Следующую попытку договориться орлесианец предпринял оказавшись за высокими стенами хайеверской тюрьмы. На сей раз, ему выпал изумительный шанс пообщаться с капитаном городской стражи. От него Селестин узнал о себе много нового – оказалось, что он является первым помощником главаря какой-то преступной шайки – известным мошенником, знаменитым своей изворотливостью и хитростью. Разбойник коротко хмыкнул. По сути, его истинное «я» от озвученного не очень-то и отличалось; молодой человек даже собрался было сыграть на этом сходстве, однако, вовремя остановился, осознав, что в случае убедительности прямо на месте лишится парочки пальцев, а то и кисти сразу. Руки же были ловкачу невероятно нужны. «Занятно…» - орлесианец продолжил изображать из себя добропорядочного ферелденца; взывал к чувству долга, благородству и жалости, словом, вел себя так, как и подобало вести себя напуганному человеку его положения и возраста. Мольбам его и просьбам действительно вняли – заткнули рот грязной тряпкой и отправили прямиком в пыточную. Время потянулось мучительно медленно, обратилось в череду глупых вопросов с очевидными ответами. Селестин жалобно мычал, извивался в путах и отрицательно мотал головой, когда ему под нос совали бумаги. Так продолжалось несколько часов, покуда «несчастная измученная жертва не сдалась». В принципе, будь это настоящий допрос, а не фарс, разбойник бы не стал ни с чем соглашаться, но сейчас подписать клятые бумаги ему было выгодно.

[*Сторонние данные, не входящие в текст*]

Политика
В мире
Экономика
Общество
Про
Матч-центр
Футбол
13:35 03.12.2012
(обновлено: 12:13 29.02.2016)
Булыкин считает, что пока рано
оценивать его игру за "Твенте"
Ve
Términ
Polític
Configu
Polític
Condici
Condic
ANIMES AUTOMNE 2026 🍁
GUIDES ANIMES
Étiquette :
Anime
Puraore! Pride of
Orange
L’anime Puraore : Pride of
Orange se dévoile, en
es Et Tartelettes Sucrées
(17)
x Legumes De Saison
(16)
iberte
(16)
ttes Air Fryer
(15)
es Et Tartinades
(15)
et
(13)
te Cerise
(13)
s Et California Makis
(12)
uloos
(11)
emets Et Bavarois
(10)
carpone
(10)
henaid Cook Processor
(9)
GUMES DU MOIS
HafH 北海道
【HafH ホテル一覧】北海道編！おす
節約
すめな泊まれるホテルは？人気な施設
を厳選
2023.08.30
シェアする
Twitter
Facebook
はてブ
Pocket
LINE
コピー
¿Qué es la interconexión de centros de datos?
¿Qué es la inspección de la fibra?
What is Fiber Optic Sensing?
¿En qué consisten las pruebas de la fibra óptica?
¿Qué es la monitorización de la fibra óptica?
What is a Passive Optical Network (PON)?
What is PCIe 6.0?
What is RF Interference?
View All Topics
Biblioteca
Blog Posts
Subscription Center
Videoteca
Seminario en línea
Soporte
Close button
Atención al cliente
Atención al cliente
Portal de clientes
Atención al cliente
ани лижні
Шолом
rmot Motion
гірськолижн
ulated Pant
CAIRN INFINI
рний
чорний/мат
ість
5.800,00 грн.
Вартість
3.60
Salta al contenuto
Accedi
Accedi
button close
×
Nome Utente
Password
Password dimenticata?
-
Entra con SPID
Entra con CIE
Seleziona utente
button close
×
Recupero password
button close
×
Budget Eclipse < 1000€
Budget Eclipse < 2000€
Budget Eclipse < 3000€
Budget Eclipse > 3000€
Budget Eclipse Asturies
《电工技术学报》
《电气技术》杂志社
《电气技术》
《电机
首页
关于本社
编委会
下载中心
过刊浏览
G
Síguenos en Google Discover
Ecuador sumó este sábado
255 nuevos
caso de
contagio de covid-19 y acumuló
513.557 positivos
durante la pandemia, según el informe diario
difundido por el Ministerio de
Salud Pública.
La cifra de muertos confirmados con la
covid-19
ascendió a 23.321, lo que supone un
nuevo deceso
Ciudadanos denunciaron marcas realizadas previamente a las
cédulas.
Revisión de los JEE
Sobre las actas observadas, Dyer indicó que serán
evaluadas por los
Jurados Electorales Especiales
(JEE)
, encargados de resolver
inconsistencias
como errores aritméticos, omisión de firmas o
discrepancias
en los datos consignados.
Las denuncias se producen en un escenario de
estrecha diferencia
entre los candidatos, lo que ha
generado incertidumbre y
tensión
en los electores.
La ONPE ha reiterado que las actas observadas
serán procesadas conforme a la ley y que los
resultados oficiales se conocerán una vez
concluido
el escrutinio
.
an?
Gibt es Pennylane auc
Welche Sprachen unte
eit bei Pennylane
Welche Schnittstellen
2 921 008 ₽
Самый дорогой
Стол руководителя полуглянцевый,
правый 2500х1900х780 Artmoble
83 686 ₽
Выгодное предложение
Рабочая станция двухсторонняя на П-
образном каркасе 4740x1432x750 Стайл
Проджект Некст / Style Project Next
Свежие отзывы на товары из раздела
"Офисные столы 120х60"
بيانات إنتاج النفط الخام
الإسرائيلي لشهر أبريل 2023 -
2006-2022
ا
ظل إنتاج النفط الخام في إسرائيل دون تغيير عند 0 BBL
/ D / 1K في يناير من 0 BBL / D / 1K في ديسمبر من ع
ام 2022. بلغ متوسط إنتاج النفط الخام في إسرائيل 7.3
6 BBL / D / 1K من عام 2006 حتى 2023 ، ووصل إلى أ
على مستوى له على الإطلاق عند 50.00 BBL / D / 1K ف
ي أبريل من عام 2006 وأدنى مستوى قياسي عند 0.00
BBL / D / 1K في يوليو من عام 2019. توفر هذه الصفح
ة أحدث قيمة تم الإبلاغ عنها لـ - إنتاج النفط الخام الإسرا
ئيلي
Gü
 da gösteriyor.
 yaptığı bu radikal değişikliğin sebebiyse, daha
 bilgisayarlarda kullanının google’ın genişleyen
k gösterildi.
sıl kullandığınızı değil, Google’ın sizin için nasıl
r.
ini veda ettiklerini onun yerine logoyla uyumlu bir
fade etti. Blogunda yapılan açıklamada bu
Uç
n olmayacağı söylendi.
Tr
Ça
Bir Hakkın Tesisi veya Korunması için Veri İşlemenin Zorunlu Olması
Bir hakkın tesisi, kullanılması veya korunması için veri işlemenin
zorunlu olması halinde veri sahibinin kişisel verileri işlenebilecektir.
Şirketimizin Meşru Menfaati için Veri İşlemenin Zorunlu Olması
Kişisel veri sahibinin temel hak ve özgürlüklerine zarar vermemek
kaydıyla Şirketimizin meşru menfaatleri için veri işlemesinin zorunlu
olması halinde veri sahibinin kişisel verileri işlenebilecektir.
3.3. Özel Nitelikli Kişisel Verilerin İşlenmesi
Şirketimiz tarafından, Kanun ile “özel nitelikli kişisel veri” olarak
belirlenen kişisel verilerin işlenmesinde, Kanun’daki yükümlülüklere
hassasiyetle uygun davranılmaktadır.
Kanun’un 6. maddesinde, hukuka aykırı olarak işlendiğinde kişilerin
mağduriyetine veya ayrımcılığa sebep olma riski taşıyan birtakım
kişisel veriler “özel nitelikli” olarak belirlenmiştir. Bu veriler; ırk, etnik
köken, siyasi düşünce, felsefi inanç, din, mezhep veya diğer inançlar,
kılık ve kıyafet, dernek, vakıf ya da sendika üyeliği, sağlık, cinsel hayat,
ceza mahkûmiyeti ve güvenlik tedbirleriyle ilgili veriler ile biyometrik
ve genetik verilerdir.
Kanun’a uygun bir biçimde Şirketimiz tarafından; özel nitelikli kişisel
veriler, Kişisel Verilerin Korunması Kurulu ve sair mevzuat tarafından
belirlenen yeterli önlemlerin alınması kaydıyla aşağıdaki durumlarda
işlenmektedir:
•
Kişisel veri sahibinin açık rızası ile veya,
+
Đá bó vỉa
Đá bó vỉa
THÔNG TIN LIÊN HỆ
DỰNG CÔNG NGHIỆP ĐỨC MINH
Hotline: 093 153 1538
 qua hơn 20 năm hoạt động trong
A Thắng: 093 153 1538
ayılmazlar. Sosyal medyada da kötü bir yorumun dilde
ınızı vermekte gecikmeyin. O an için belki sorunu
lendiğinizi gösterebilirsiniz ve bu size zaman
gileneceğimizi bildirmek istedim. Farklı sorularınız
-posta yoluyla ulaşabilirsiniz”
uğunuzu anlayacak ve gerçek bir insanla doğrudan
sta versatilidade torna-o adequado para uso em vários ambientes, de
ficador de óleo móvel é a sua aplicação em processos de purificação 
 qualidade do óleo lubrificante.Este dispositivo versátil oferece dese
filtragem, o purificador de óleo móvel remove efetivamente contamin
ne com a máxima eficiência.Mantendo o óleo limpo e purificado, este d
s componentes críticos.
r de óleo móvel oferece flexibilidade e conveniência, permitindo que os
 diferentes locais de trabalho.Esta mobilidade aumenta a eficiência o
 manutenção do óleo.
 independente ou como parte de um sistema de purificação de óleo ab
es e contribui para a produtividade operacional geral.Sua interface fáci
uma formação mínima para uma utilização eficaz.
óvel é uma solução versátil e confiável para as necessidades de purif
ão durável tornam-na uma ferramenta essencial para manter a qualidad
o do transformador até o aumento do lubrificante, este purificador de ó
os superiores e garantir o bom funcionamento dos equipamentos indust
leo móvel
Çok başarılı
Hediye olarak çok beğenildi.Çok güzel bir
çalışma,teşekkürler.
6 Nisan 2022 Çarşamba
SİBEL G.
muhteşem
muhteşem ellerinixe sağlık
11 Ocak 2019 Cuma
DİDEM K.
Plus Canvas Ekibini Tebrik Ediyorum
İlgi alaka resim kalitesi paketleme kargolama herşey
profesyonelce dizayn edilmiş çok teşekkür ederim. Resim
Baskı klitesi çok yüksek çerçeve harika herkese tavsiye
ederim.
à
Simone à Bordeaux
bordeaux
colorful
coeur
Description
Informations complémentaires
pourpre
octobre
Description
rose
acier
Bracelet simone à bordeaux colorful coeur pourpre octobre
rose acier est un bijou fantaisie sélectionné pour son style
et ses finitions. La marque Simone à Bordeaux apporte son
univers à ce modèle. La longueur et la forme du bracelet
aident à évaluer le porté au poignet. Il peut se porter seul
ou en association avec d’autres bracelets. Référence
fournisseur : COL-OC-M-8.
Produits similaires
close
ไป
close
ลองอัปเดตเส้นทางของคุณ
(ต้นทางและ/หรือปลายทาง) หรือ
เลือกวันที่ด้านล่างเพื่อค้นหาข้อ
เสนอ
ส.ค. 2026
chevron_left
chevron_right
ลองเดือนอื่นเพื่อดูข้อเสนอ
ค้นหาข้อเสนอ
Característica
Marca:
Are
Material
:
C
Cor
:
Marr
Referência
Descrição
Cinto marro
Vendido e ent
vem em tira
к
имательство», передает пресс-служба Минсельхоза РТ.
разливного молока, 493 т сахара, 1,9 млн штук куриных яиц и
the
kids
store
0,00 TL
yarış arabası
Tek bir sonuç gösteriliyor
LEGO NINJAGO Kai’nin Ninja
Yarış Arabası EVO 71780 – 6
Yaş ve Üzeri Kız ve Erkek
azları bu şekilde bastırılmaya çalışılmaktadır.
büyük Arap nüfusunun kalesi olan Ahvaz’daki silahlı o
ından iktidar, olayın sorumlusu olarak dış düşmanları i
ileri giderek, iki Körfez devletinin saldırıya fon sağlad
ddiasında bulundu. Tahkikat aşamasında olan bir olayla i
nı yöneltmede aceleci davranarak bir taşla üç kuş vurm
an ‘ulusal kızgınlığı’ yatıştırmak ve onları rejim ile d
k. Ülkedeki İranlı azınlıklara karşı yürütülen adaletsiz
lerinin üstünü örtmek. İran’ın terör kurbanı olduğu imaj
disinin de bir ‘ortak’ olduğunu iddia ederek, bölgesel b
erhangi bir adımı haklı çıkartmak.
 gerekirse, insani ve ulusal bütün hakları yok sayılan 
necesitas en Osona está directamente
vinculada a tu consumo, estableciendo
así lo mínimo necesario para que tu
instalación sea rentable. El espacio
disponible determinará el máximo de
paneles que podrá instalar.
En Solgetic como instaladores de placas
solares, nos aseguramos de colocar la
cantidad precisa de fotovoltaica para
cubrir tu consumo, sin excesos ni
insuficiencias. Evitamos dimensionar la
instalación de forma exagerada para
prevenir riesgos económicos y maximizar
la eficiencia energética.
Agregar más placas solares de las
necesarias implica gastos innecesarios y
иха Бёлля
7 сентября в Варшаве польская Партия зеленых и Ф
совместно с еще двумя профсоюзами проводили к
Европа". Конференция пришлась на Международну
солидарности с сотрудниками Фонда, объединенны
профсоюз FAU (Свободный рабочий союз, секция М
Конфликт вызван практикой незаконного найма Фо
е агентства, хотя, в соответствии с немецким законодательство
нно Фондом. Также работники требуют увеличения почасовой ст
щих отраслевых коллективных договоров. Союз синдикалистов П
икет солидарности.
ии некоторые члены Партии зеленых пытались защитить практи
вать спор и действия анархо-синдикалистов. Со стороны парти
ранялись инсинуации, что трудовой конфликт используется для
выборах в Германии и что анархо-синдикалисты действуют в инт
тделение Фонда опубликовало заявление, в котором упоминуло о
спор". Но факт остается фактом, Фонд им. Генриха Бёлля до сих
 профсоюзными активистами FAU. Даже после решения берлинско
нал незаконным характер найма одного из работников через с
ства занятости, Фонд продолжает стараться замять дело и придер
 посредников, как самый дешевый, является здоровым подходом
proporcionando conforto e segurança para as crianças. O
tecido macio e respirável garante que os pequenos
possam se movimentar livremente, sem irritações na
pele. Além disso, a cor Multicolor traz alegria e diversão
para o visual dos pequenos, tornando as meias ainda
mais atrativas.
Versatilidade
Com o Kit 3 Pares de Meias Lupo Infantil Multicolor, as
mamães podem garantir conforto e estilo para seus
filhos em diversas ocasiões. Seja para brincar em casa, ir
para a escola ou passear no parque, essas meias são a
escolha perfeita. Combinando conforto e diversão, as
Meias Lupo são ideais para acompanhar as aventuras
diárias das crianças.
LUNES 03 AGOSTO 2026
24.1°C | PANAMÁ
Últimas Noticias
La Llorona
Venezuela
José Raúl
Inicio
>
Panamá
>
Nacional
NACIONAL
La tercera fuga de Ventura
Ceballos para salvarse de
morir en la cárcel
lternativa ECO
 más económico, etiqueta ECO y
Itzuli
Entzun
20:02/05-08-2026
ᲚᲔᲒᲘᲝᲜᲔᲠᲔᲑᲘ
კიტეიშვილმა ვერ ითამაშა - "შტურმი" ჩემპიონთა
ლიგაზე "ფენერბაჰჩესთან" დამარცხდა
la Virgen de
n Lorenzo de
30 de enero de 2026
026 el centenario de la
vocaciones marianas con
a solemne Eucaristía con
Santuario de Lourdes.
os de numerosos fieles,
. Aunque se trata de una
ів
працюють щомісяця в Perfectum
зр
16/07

Когда дело было сделано, капитан стражи победоносно помахал перед носом пленника свернутыми листами и удалился, приказав швырнуть «бандита» к «белобрысому сученку». «Бандит» трясся, вздыхал и всхлипывал, попытался даже вырваться, но, получив мощный удар в под дых, сник окончательно, позволил дотащить себя до камеры и бросить на грязный, устланный лежалой прелой соломой пол. «Чудно», - какое-то время орлесианец лежал без движения, прикидывая, где и что особенно сильно повреждено, после же аккуратно поднялся на ноги и перебрался на тюфяк, валяющийся в углу; выдохнул, прощупал ребро и, заключив, что дела его не так уж и плохи, принялся осматриваться. Камера оказалась тесной и грязной, окон в ней не было вовсе, дверь же была деревянной и выглядела довольно внушительной. Замочной скважины молодой человек не заметил, а потому предположил, что заперта она снаружи: либо на щеколду, либо на навесной замок. Все что оставалось – это ослабить петли, однако, у Селестина под рукой не было совершенно ничего - все его инструменты и вещи остались в таверне. «Нужно что-то придумать» - разбойник сузил глаза, пожевал губу и еще раз прошелся глазами по помещению. На сей раз, взгляд его остановился на человеческой фигуре, валяющейся на полу в позе почти неестественной.
- Эй, - окликнул несчастного орлесианец, - Ты живой?
Подойти к незнакомцу молодой человек пока не решился, все же он предпочитал прежде хоть что-то о нем узнать.